From the listing below, output only the lines starting at the line that has "The electrodes are" and ending at the line that has "The amount of", exactly as they appear, ends included.

· · · · ·

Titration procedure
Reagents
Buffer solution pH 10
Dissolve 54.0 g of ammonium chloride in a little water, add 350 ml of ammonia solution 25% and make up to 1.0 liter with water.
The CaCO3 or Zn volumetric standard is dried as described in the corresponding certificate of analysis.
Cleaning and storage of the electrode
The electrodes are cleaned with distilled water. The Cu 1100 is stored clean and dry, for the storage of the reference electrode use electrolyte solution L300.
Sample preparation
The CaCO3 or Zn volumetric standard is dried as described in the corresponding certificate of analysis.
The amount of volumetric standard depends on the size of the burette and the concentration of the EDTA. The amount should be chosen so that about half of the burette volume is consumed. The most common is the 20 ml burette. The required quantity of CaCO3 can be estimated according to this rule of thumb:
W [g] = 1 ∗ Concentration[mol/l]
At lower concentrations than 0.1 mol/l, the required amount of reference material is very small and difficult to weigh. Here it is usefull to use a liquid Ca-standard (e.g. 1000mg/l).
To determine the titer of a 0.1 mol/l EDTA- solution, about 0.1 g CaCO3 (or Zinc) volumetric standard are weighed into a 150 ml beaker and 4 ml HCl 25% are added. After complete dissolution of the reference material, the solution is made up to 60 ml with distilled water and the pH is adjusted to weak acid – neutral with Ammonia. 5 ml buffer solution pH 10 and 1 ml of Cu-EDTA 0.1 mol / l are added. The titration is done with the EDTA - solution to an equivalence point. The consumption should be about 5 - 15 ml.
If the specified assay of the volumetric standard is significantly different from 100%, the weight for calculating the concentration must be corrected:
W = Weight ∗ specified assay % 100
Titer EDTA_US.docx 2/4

· · · · ·

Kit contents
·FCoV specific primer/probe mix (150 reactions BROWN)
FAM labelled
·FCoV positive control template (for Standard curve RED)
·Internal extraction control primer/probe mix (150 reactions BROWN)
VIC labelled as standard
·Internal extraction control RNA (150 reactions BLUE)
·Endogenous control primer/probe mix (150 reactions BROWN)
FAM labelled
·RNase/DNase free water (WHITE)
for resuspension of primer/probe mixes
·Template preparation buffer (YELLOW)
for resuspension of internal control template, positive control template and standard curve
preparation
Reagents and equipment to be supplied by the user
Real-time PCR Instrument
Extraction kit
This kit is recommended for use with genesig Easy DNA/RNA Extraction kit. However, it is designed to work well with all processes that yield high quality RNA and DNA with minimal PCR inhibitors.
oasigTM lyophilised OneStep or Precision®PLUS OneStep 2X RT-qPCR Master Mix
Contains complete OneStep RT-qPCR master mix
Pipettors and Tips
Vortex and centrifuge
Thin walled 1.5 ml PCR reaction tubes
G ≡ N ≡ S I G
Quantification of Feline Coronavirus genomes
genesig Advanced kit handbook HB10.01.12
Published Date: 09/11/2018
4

· · · · ·

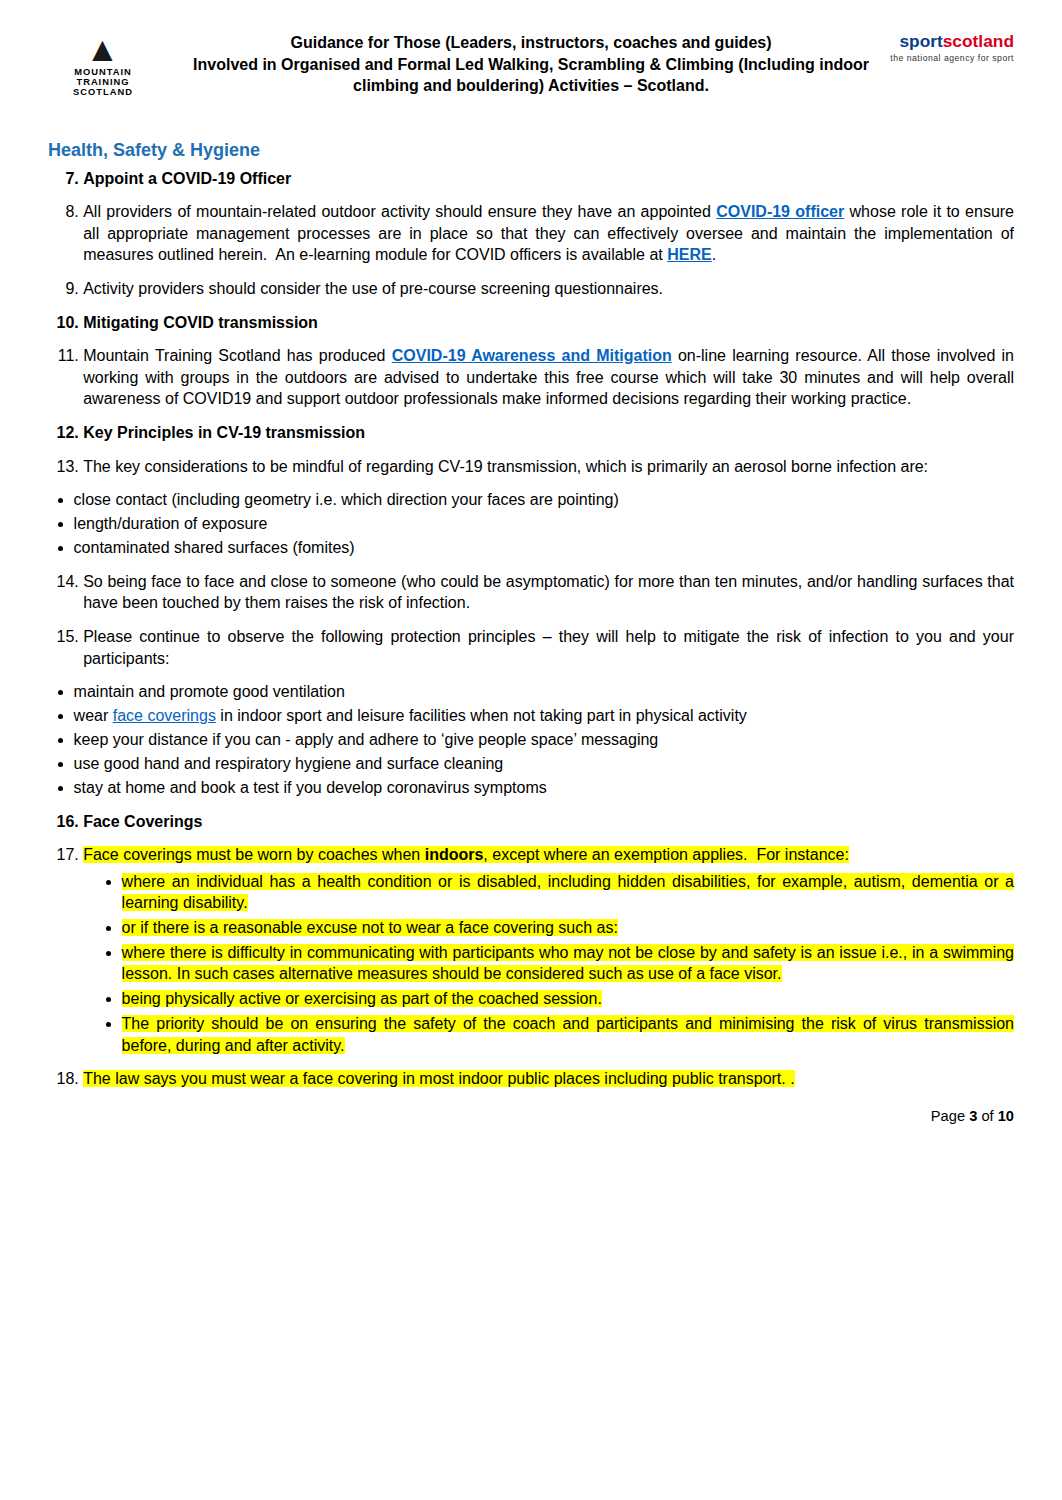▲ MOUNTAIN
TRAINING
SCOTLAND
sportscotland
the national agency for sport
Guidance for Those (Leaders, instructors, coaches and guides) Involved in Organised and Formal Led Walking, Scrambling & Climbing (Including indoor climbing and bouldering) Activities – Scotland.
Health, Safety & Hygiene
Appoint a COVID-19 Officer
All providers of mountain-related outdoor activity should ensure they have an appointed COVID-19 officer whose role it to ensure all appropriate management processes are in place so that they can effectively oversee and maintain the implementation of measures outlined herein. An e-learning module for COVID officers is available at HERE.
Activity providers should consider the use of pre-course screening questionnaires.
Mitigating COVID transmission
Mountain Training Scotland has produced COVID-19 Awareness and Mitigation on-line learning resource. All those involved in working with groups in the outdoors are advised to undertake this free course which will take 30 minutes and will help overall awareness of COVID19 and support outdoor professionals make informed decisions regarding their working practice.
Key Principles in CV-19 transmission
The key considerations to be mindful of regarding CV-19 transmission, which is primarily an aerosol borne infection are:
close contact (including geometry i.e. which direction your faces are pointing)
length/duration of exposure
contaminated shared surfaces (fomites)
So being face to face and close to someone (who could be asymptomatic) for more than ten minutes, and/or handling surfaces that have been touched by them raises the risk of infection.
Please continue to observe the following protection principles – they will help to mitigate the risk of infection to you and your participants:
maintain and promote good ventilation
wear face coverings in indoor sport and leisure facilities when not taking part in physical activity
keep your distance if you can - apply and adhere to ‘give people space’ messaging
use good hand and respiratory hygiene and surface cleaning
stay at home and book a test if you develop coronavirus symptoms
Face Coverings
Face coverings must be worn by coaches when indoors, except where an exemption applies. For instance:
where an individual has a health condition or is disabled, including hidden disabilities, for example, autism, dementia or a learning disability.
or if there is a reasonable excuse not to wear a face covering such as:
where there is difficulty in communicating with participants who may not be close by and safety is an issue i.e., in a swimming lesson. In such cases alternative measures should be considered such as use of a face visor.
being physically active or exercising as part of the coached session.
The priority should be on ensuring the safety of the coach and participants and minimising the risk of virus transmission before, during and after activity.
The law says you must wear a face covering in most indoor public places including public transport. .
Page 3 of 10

· · · · ·

▶ Written reply
The electrodes are cleaned with distilled water. The Cu 1100 is stored clean and dry, for the storage of the reference electrode use electrolyte solution L300.
Sample preparation
The CaCO3 or Zn volumetric standard is dried as described in the corresponding certificate of analysis.
The amount of volumetric standard depends on the size of the burette and the concentration of the EDTA. The amount should be chosen so that about half of the burette volume is consumed. The most common is the 20 ml burette. The required quantity of CaCO3 can be estimated according to this rule of thumb:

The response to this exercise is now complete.